*RECORDS*
========================

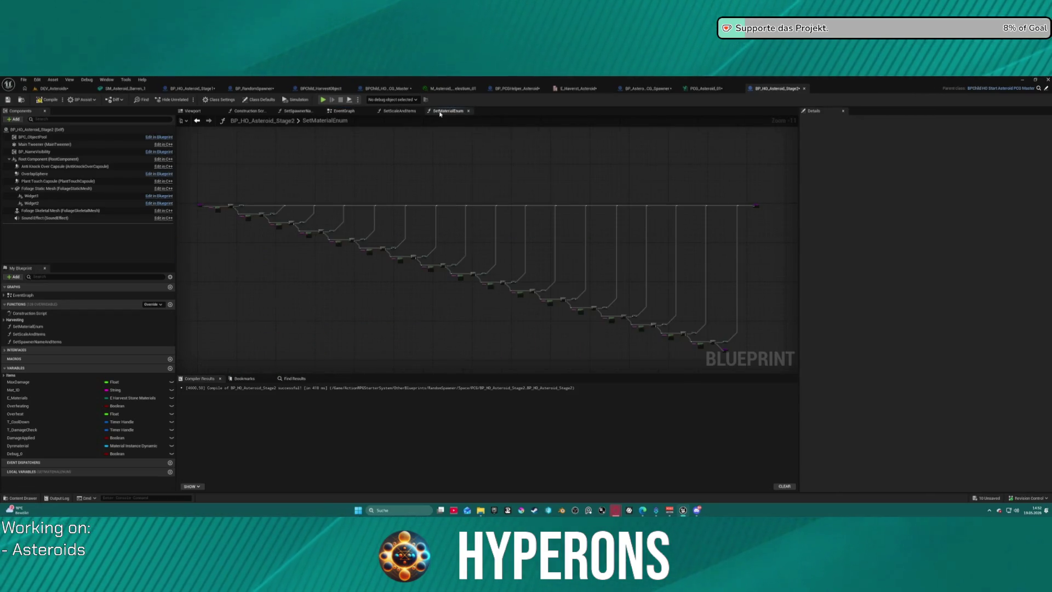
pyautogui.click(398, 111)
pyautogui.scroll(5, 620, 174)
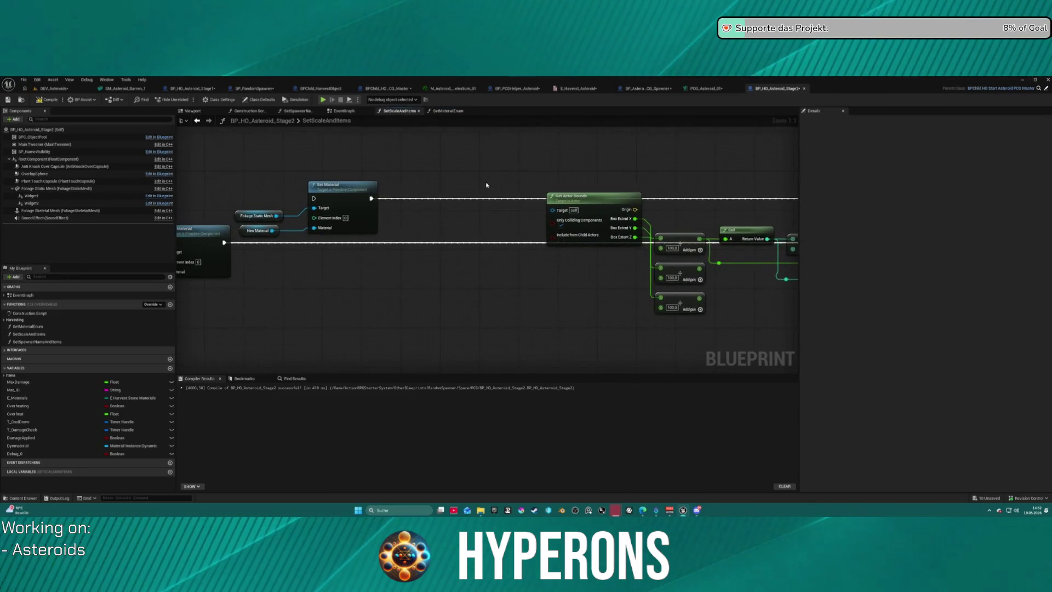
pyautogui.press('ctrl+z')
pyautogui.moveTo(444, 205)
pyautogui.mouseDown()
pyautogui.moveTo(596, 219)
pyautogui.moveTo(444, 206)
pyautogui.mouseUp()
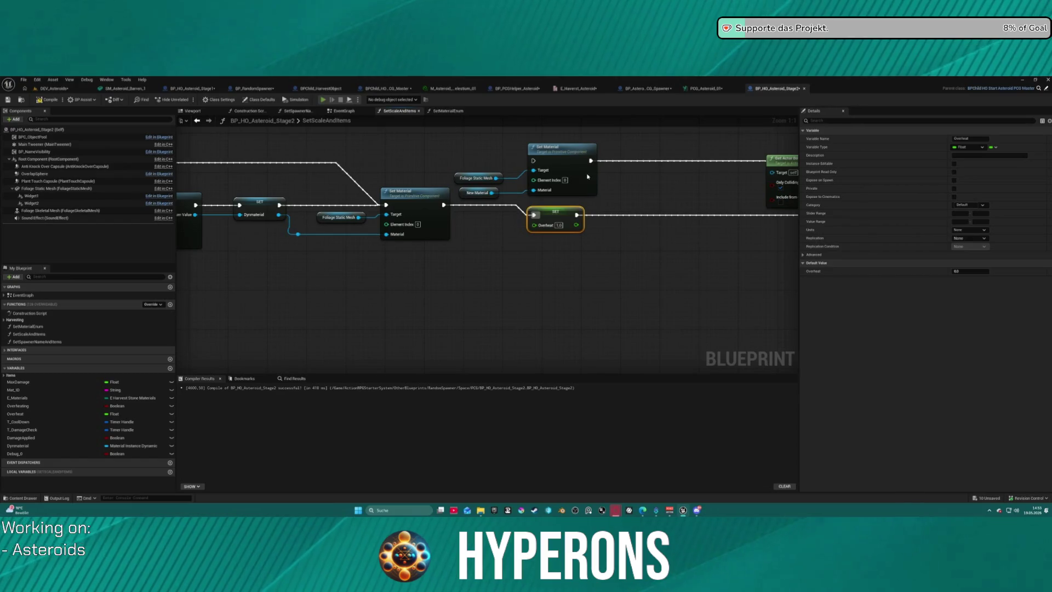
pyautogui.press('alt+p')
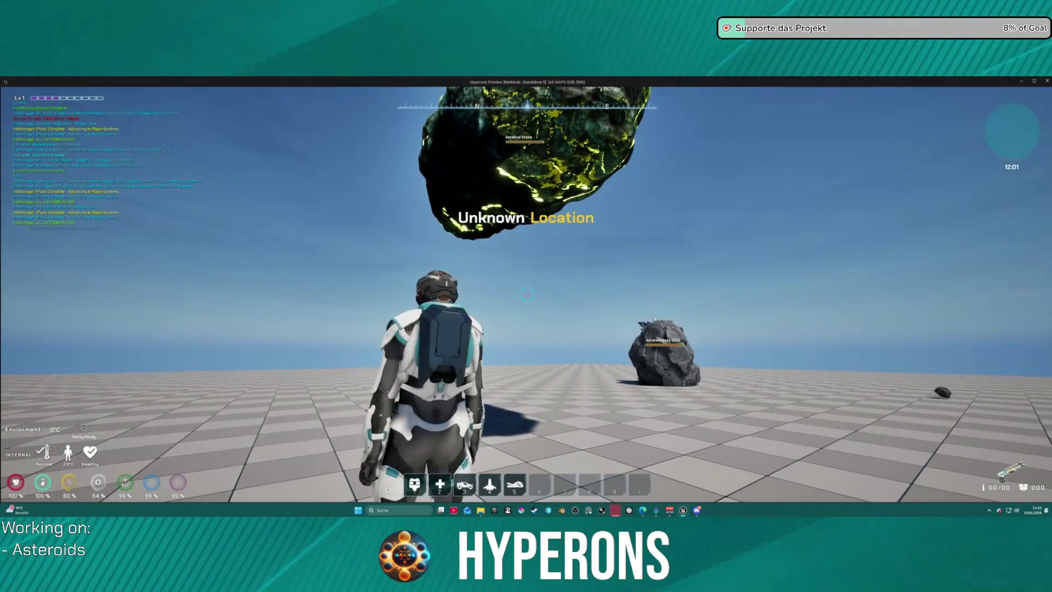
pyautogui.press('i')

========================

*EXERCISE PROMPT*
Transcribe every entry exactly, omitting pictures.

*TASK RESPONSE*
pyautogui.click(398, 111)
pyautogui.scroll(5, 620, 174)
pyautogui.press('ctrl+z')
pyautogui.moveTo(444, 205)
pyautogui.mouseDown()
pyautogui.moveTo(596, 219)
pyautogui.moveTo(444, 206)
pyautogui.mouseUp()
pyautogui.press('alt+p')
pyautogui.press('i')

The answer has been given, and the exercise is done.